#7818 greenwave in staging is piling messages
Closed: Fixed 10 months ago by gnaponie. Opened 10 months ago by pingou.

@kevin reported on #7817 that greenwave in staging has 155k+ messages in its queue, so the consumer may have an issue.

Source: https://pagure.io/fedora-infrastructure/issue/7817#comment-571406


The fedmsg consumer pod is crashing. Is it expected to still run this with the move to fedora-messaging?
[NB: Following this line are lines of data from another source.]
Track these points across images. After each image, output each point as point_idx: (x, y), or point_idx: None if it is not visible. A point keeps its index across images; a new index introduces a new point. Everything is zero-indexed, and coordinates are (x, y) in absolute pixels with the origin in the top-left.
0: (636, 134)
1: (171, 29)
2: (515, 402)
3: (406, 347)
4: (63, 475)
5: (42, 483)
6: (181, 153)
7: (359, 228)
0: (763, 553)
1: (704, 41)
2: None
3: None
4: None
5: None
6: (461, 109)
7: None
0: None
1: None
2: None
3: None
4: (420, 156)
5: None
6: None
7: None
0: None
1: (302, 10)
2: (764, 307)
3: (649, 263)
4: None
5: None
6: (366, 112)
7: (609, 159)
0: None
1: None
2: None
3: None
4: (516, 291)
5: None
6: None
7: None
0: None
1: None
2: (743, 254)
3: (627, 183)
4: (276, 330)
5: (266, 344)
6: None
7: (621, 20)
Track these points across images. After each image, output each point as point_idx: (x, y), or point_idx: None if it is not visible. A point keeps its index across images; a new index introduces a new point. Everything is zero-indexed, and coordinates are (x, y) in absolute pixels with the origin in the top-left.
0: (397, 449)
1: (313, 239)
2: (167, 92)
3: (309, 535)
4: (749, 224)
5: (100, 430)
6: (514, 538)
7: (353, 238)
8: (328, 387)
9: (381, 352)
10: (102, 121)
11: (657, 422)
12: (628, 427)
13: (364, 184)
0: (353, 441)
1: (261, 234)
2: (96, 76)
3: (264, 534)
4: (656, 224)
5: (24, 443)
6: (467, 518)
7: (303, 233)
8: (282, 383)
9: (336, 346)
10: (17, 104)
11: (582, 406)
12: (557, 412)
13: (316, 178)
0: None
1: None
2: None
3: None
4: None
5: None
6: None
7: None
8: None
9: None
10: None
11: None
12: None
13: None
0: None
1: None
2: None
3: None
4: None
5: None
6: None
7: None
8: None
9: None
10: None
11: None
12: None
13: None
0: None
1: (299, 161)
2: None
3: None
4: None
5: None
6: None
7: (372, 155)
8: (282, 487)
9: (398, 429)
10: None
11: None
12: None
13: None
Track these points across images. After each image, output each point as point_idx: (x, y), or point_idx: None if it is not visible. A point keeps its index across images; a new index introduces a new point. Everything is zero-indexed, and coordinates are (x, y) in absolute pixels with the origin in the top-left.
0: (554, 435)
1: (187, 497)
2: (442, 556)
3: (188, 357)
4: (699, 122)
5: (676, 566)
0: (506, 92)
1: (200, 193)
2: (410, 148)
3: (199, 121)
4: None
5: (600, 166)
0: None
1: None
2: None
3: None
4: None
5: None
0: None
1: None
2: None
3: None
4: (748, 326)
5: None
Anyhow, it's crashing with:

[greenwave.consumers.resultsdb INFO] Greenwave resultsdb handler listening on: ['org.fedoraproject.staging.taskotron.result.new']
[greenwave.consumers.fedora_messaging_consumer INFO] Sending message received to: ResultsDBHandler
[greenwave.consumers.resultsdb DEBUG] Processing message "{'msg': {'task': {'type': 'bodhi_update', 'item': 'FEDORA-2019-9244c8b209', 'name': 'update.advisory_boot'}, 'result': {'id': 23523568, 'submit_time': '2019-04-24 13:06:12 UTC', 'prev_outcome': None, 'outcome': 'PASSED', 'log_url': 'https://openqa.stg.fedoraproject.org/tests/528801' }}}"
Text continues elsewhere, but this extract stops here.